Weberbauerocereus rauhii is a species of Weberbauerocereus from Peru.
==Description==
Weberbauerocereus rauhii grows shrubby to tree-shaped with candelabra-like, upright shoots that have a diameter of 8 to 15 cm and reaches heights of up to 6 meters. A short trunk is formed. Stems have about 23 ribs with gray areoles that contain up to six, very strong, yellow central spines with darker tip that are 6 to 7 cm long and numerous whitish-gray radial spines are up to 1 cm long. Long bristles are present in the flowering area.

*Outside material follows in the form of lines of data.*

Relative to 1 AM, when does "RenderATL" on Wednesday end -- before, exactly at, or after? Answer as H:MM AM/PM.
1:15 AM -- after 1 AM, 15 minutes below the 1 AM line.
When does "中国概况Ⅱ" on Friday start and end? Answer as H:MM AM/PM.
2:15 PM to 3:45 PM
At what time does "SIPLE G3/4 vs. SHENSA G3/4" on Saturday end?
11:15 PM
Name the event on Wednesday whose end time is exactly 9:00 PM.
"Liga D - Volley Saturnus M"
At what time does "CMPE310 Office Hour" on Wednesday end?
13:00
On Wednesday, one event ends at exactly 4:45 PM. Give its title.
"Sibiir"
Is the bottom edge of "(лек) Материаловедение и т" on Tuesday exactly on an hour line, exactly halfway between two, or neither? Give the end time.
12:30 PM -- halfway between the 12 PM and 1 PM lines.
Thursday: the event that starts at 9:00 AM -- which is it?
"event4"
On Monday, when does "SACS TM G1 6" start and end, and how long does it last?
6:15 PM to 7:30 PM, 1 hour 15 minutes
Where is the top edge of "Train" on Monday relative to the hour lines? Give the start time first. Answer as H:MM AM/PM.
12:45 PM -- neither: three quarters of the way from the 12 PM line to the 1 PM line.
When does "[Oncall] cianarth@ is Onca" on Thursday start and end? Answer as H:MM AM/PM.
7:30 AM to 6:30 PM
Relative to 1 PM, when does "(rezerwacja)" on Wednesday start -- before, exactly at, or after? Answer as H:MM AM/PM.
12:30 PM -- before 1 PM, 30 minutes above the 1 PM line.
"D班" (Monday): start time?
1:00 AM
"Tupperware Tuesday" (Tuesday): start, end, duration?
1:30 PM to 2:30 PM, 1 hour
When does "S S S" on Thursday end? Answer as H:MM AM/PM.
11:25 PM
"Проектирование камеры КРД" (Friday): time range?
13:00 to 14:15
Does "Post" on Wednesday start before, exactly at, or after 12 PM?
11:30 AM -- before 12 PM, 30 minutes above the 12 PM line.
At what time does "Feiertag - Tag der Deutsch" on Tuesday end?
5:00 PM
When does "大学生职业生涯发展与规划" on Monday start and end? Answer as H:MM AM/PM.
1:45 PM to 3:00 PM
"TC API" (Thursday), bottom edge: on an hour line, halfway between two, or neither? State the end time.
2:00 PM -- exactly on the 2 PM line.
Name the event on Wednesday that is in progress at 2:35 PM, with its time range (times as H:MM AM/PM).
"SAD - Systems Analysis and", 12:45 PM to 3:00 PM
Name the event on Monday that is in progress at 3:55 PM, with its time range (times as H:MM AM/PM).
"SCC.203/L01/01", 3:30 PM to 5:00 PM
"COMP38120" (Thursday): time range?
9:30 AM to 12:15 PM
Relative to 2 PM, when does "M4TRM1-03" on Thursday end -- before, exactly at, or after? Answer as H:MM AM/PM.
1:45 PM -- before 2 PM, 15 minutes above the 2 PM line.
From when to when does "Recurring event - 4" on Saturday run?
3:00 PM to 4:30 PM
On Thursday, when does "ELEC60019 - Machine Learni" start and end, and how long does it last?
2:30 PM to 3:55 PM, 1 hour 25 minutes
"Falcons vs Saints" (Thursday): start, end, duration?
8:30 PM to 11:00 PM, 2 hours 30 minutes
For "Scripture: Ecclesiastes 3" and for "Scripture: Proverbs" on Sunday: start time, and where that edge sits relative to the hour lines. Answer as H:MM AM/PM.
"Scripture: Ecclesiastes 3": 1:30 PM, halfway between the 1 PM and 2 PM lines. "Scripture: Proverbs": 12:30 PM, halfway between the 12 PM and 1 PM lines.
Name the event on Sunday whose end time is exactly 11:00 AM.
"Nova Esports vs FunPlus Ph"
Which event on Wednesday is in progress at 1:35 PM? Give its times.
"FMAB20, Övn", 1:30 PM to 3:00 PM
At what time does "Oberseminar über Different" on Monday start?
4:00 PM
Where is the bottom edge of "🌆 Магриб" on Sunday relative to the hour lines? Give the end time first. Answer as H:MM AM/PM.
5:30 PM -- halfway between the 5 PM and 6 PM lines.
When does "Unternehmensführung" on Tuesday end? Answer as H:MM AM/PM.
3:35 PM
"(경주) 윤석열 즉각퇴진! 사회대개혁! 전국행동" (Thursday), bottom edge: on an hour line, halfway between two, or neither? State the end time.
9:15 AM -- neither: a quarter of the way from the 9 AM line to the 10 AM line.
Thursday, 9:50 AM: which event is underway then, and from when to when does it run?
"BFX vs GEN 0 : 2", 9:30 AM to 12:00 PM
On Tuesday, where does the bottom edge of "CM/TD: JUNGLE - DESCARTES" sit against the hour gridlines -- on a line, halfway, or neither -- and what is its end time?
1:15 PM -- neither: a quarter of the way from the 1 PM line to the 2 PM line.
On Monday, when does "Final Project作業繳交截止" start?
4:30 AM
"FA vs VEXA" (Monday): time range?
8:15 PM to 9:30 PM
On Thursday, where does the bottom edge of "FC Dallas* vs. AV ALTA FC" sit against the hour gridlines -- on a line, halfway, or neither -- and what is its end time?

The somewhat zygomorphic, slightly violet-brown fragrant flowers open at night and are up to 10 cm long. The flower tube is densely scaled with the outer bracts are reddish brown, the inner ones are white to pink or pinkish-brown. The fruits are brownish red to orange and reach a diameter of up to 3 cm. They are trimmed with white wool.
==Distribution==
Weberbauerocereus rauhii is found in the Peruvian regions of Huancavelica, Ayacucho, Arequipa and Ica at altitudes of 500 to 2500 meters.

The first description by Curt Backeberg was published in 1957. The specific epithet rauhii honors the German botanist Werner Rauh. Nomenclature synonyms are Haageocereus rauhii (Backeb.) P.V.Heath (1995) and Echinopsis rauhii (Backeb.) Mayta (2015).